What started as a love of the drums progressively shifted to percussion, and finally settled into a love of electronic production. He may have had his first kit at 12, but in1998 he obtained his first sampler and a new direction in sonic creativity begun.
After completing a degree in Industrial design, he began freelancing as a product and sound designer on a broad spectrum of commercial and art-based projects that saw him exhibit his conceptual ideas in museums around the world.

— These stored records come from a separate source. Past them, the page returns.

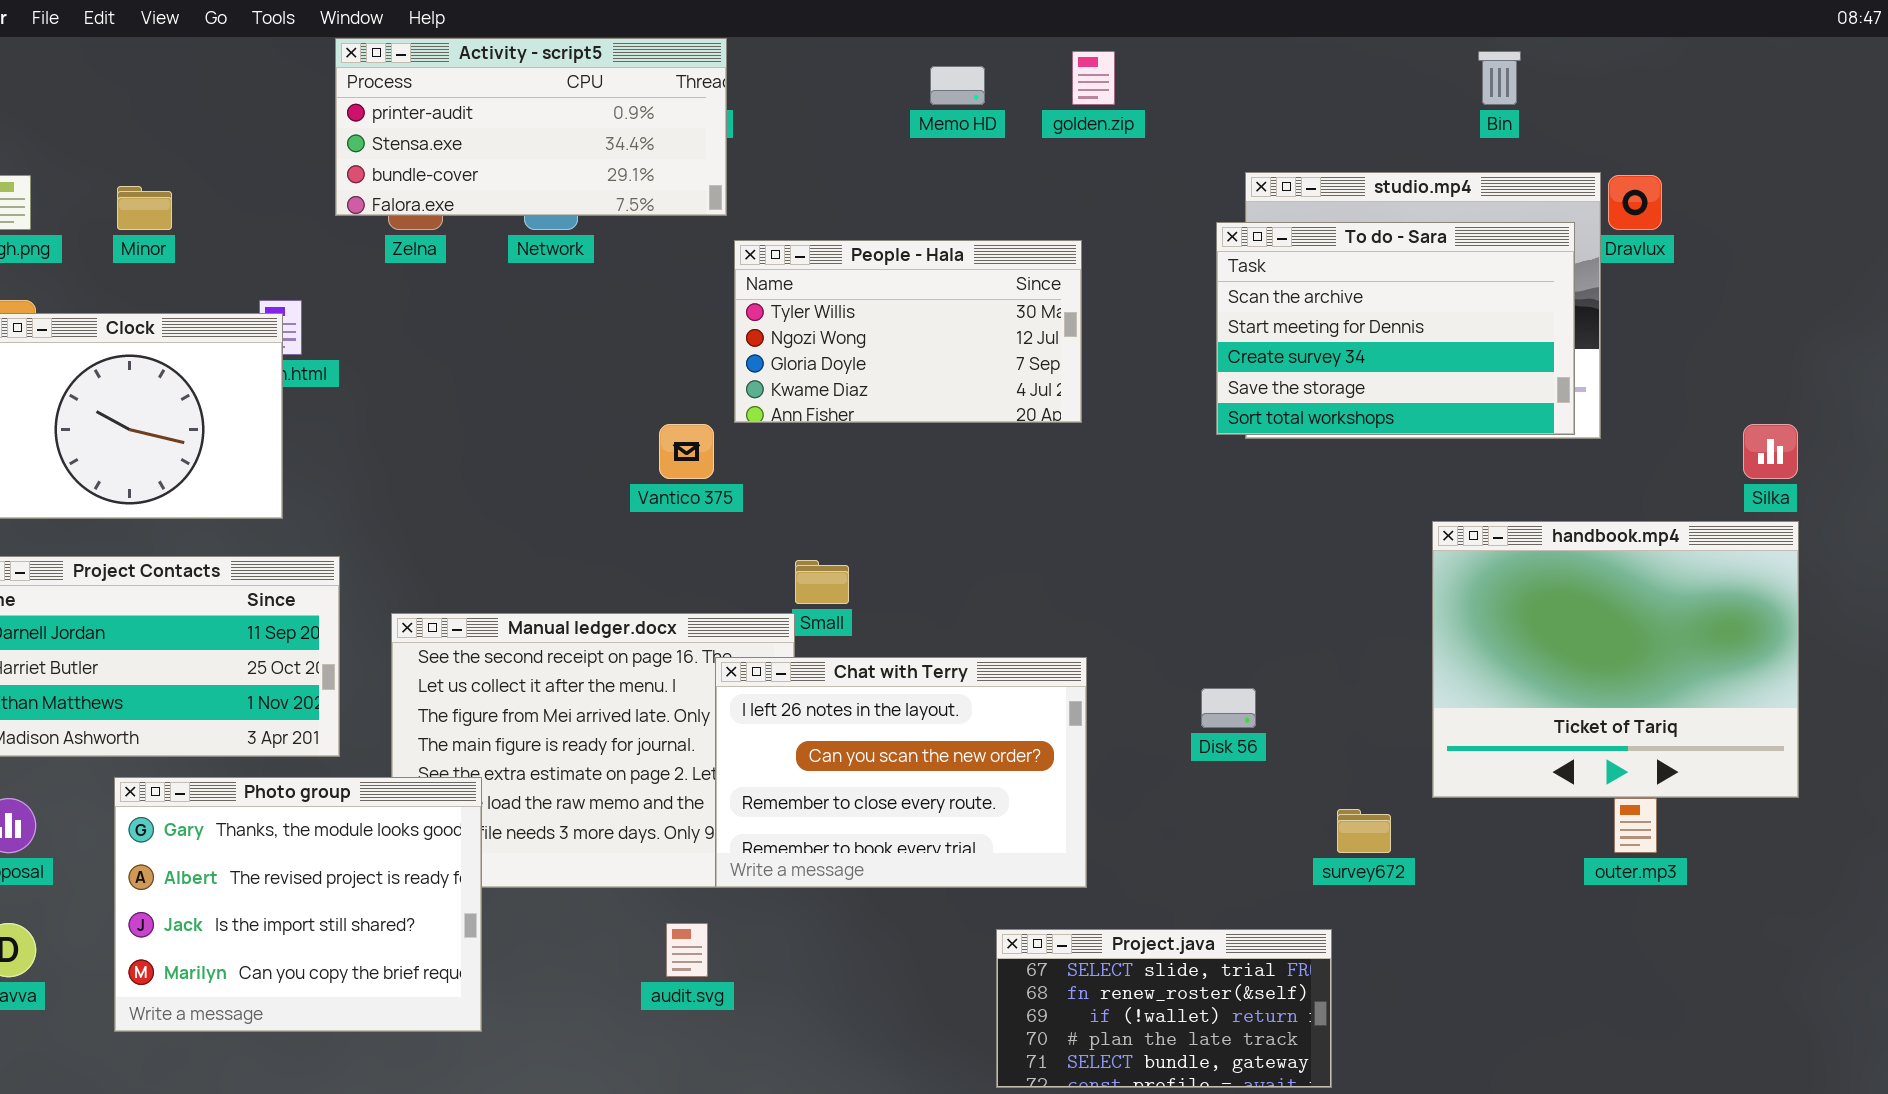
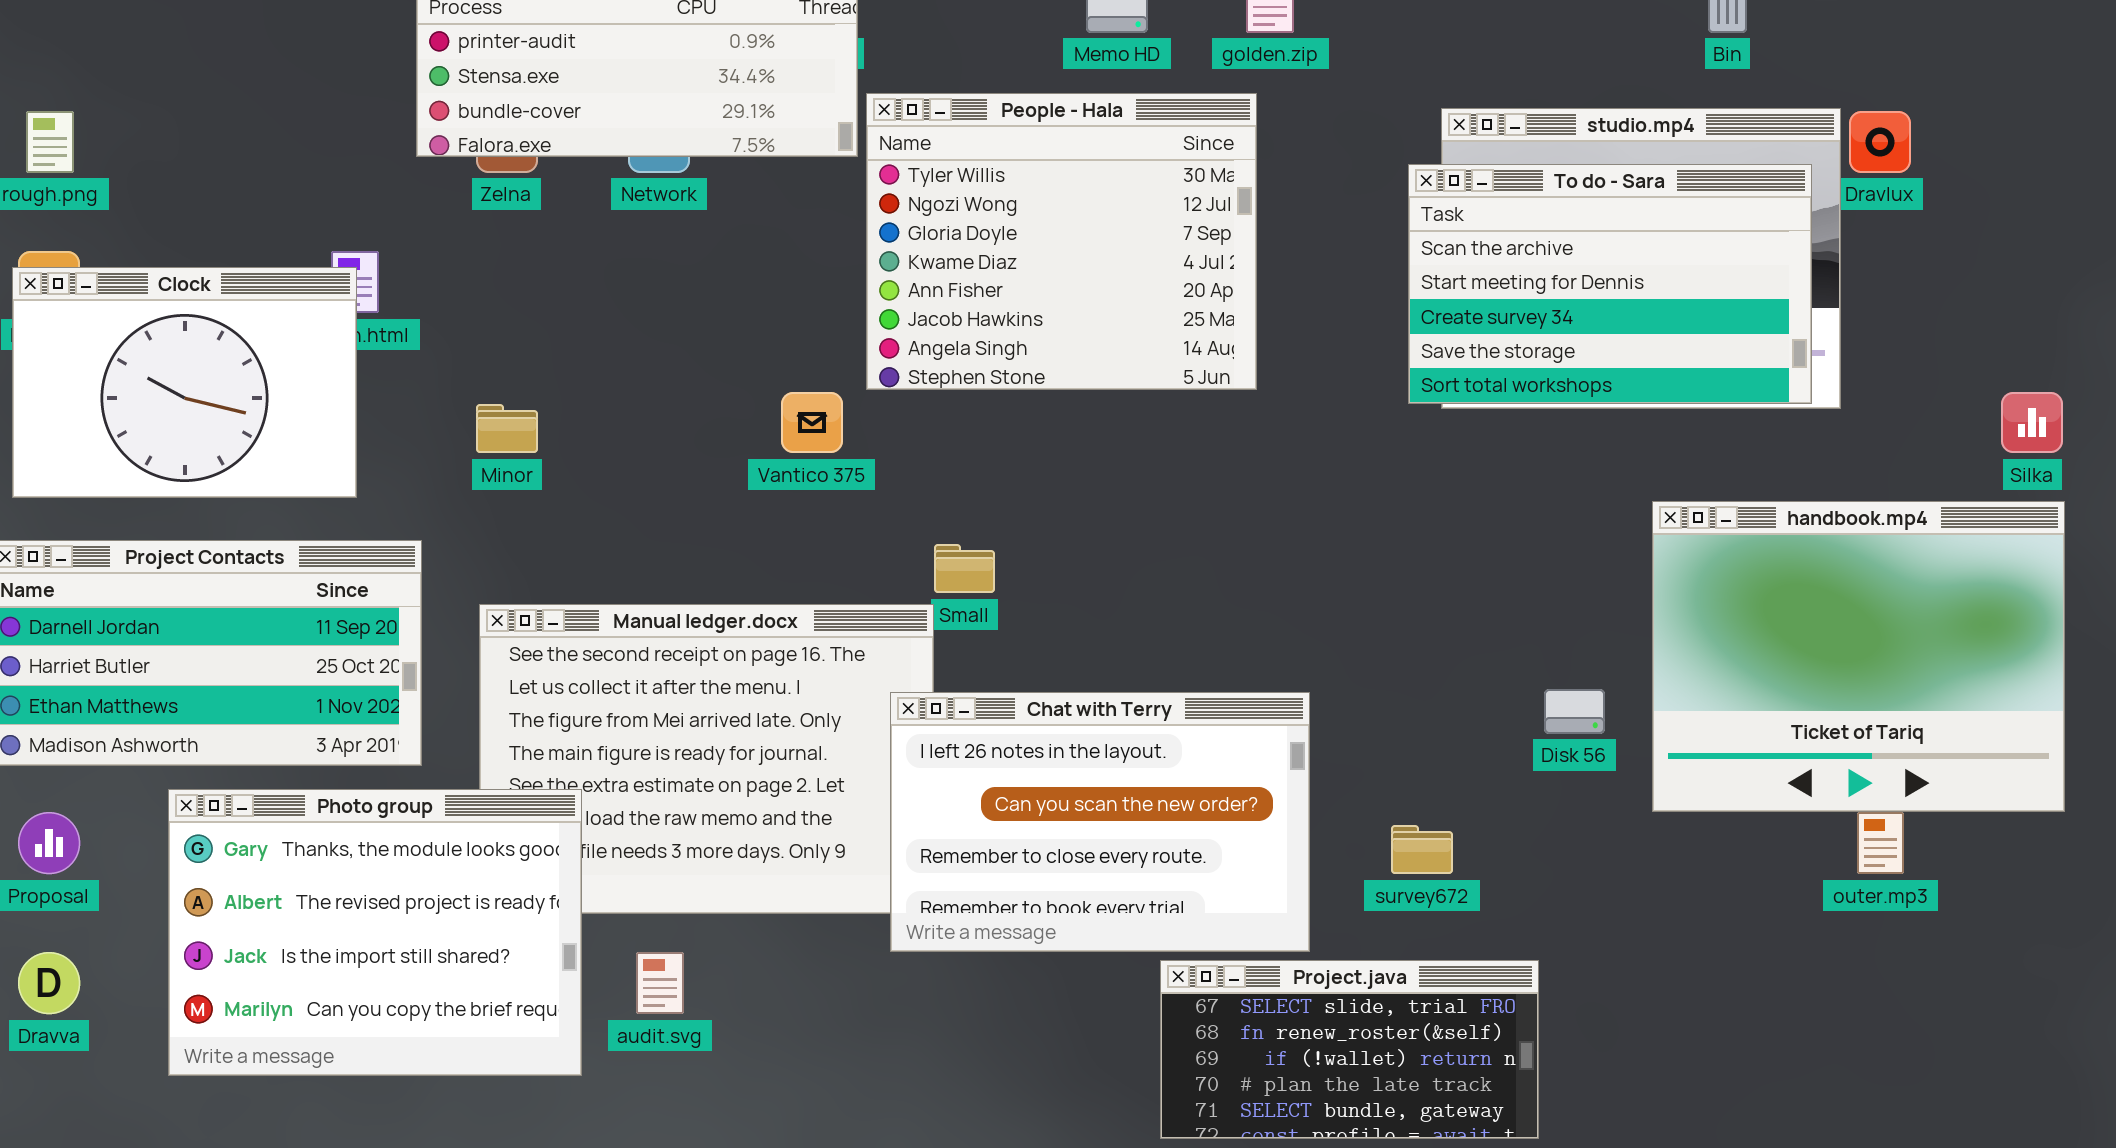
Minor: [117,186,172,230] -> [476,404,538,453], moved
People - Hala: [734,240,1082,423] -> [866,93,1257,390], resized
Chat with Terry: [715,657,1087,888] -> [890,692,1310,952], moved
Disk 56: [1201,688,1256,728] -> [1544,689,1605,734], moved
survey672: [1337,809,1391,853] -> [1391,825,1453,874], moved
audit.svg: [666,923,708,977] -> [636,952,684,1014], moved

He won a wide range of audio production awards including the First Place and People’s Choice Award, Electrovision 2004, and Best Sound Design, 2003 in the 15/15 International Film Festival.
His sound installations toured both nationally and internationally, from ‘Imaging The Apple’ (New York 2010) to Melbourne’s renowned Hosier Lane (Nextwave 2006) and Federation Square (Sate of Design Festival 2004) to Tokyo Designers Block 2002, and 100 Percent Design (London, 2003).
In 2004 funding was procured to create the Mobile Broadcasting Unit (MBU), a van equipped with live audio-visual performance gear, created to bust-out into spontaneous public installations in community areas, utilising the urban environment as their concrete canvas (www.stembase.com.au/mbu).
As well as the design work, over the years he was busily honing his sonic craft and laying birth to new tracks unannounced to the outside world. In 2005 he decided to let his sonic persona take flight in the form of Spoonbill, with the debut album: Megafauna. Spoony’s iconic mix of improvised electronica, sound art aesthetics and heavily edited live instrumental recordings became an instant underground hit, the scene taking to this new Aussie direction in electronica like the collective duck to water.
As the demand for spoonytunes grew, Spoonbill minimized his attention on design and decided to focus on releasing and touring. After receiving 2 government grants for the creation of his follow up record, he got to work and, after 6 months, he produced his second, lushly aural LP Nestegg (released in early 2007).